**To do:**
a. In the patent excerpt on bioresorbable materials, how long does the body take to enzymatically degrade the starch?
b. Restate the paragraph of the patent excerpt on bioresorbable materials that begins "For short term use" as a brief bulleted list.

**Provided passage:**
• • • • •
Biodegradable materials are formed by mixing together two or more materials which have different resorption times and different mechanical characteristics. Devices formed of these materials can be used in mammals in numerous medical and surgical applications, including those for which the mechanical properties of the device, left in vivo, much change over time.

Description

MATERIALS FOR SHORT-TERM USE IN MAMMALS BACKGROUND
Field of Endeavor
[0001] The present invention relates to materials and processes useful in treatment of mammalian bodies, and more specifically to materials which degrade over time in vivo and processes of their use.
Brief Description of the Related Art
[0002] Resorbable materials have been part of the medical literature for quite a while. The most obvious example is resorbable "Gut" or Chromic Suture. A substantial body of work has been done to make a number of sutures resorbable; examples would include Vicryl, Poly- glycolic acid, and Polydioxanone which are synthesized to selectively hydrolyze and be resorbed by the body. Other examples of resorbable materials are staples or surgical clips used for ligation, poly-lactic acid screws used in orthopedic repairs, haemostatic materials such as starch, oxidized cellulose, or gel foam.
SUMMARY
[0003] One of numerous aspects of the present inventions includes a bioresorbable device comprising a first subcomponent formed of a first bioresorbable material, and a second subcomponent formed of a second bioresorbable material, wherein the first bioresorbable material and the second bioresorbable material are mutually selected to degrade in vivo at at least two different rates. DET AILED DESCRIPTION OF EXEMPLARY EMBODIMENTS
[0004] In general terms, materials embodying principles of the present invention combine materials to provide for a structure which can have multiple resorption times frames depending on the end use of the product. The materials can be fabricated as a laminate, alloy, or composite providing the multiple resorption time frames.
[0005] For short term use, a single material, such as a sugar, starch, or other polysaccharide can be constructed utilizing a binder material such as polyethylene glycol, methyl cellulose, and/or hydroxy methyl cellulose, among many materials suitable for this use, to bind the starch particles together. This construction stays as an integral material until the binder absorbs sufficient water to swell and break apart. The starch is enzymatically degraded by the body in several days. These compressed starch materials are very strong under compressive loads but are not suitable for a tensile load.
• • • • •
**Raw data:**
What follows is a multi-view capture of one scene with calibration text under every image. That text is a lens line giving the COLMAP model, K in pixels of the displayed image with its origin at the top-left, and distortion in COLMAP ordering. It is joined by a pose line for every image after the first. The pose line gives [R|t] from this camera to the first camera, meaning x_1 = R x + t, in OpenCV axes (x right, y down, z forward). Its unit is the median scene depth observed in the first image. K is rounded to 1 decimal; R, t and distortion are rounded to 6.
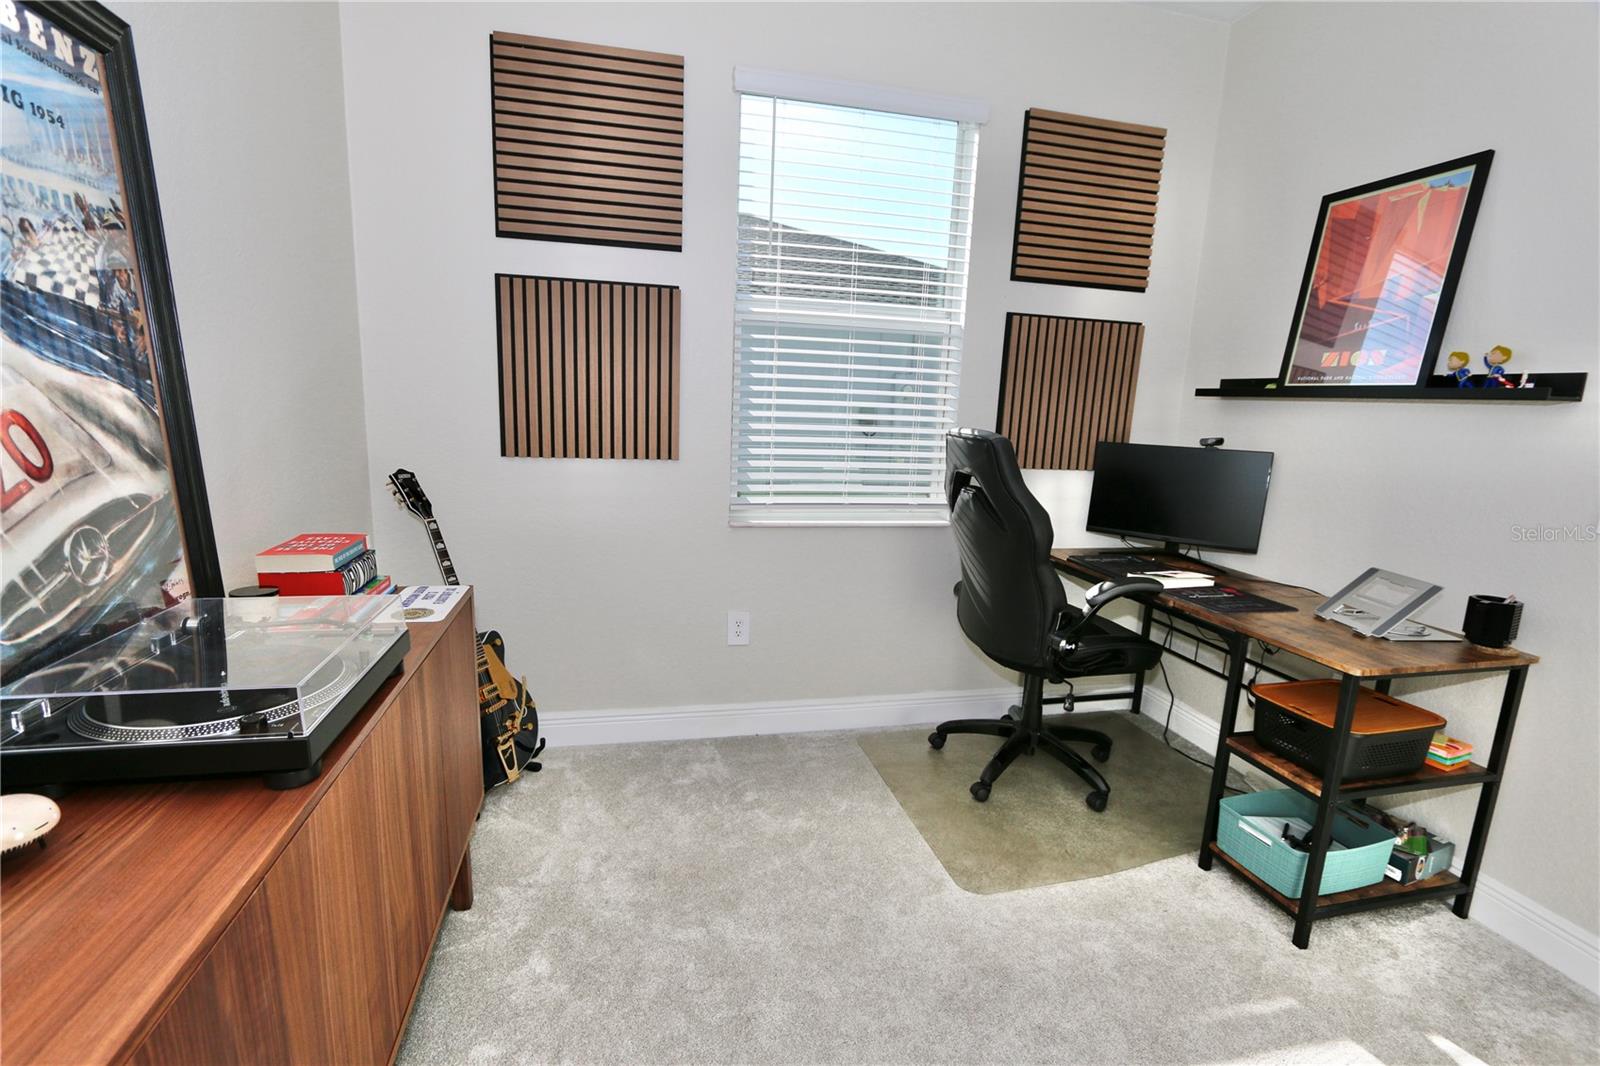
lens RADIAL K [[735.0, 0, 800.0], [0, 735.0, 533.0], [0, 0, 1]] dist [-0.001806, -0.000158]
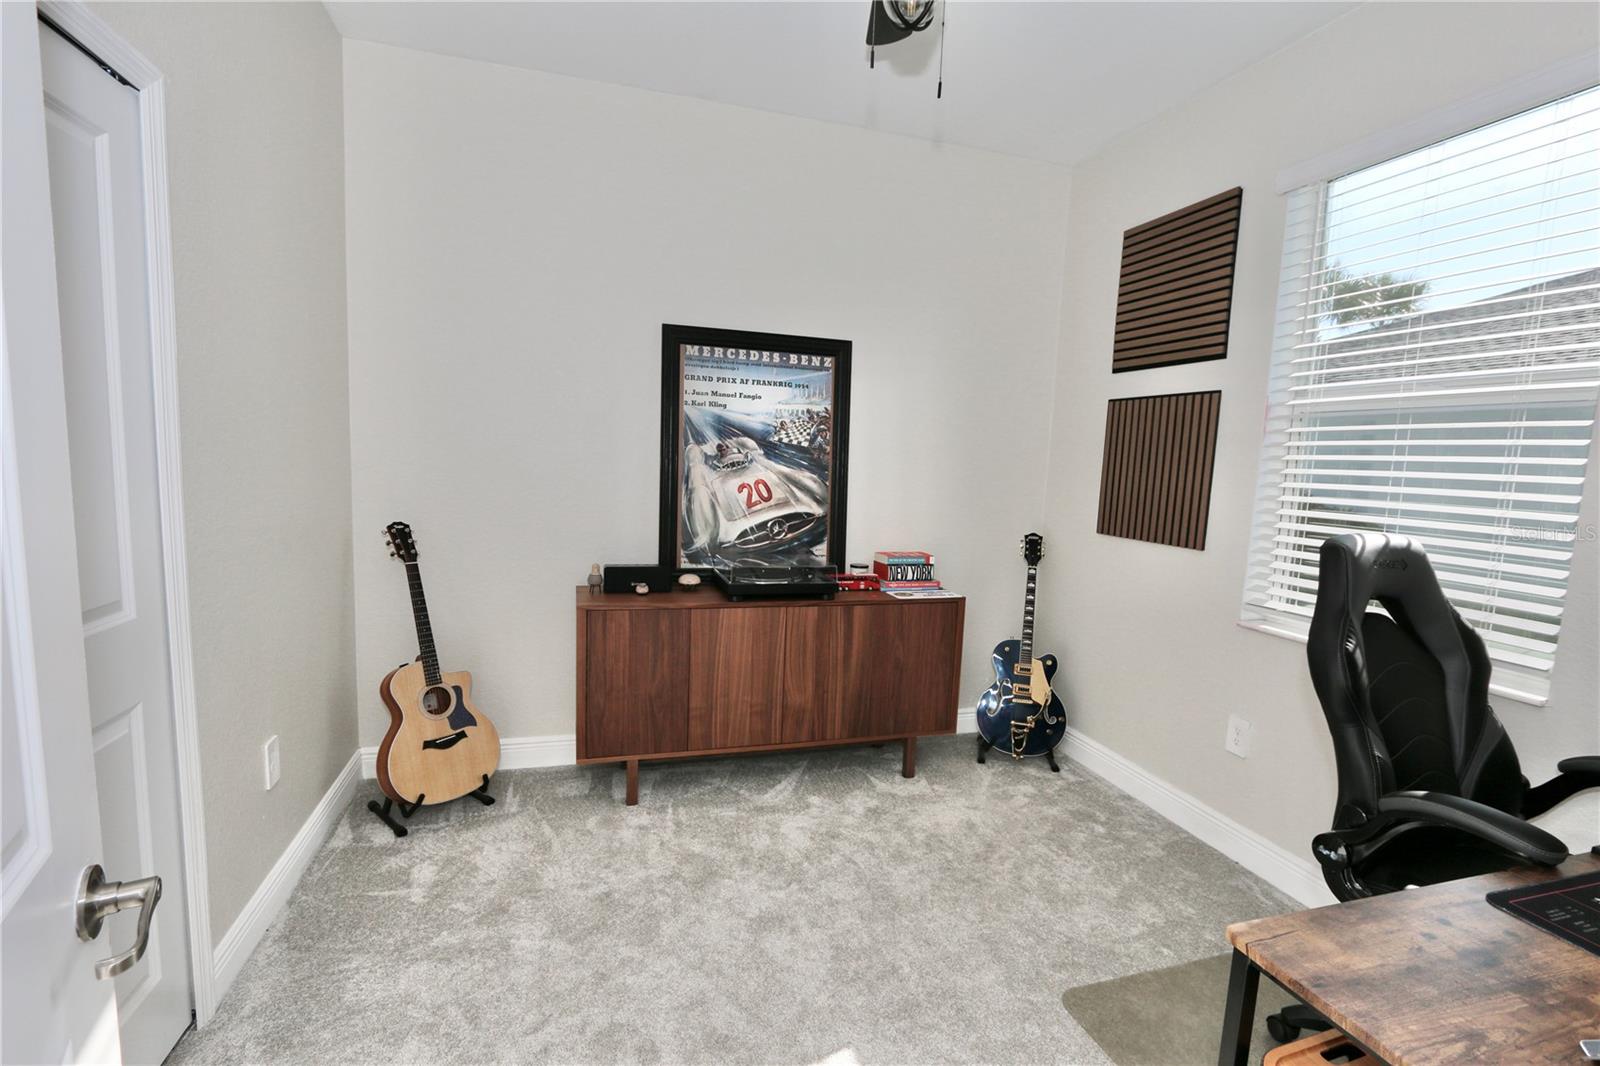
lens RADIAL K [[743.4, 0, 800.0], [0, 743.4, 533.0], [0, 0, 1]] dist [-0.057413, 0.000068]
pose [[0.059833, 0.065080, -0.996085, 1.826689], [-0.217500, 0.974747, 0.050621, -0.111989], [0.974225, 0.213619, 0.072477, 0.785177]]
• • • • •
**Answers per task:**
a. Several days.

b.
- For short-term use, a single material such as a sugar, starch, or other polysaccharide can be built with a binder (e.g., polyethylene glycol, methyl cellulose, and/or hydroxy methyl cellulose) holding the starch particles together.
- The construction stays integral until the binder absorbs enough water to swell and break apart.
- The body degrades the starch enzymatically in several days.
- Compressed starch materials are very strong under compressive loads but unsuitable for tensile loads.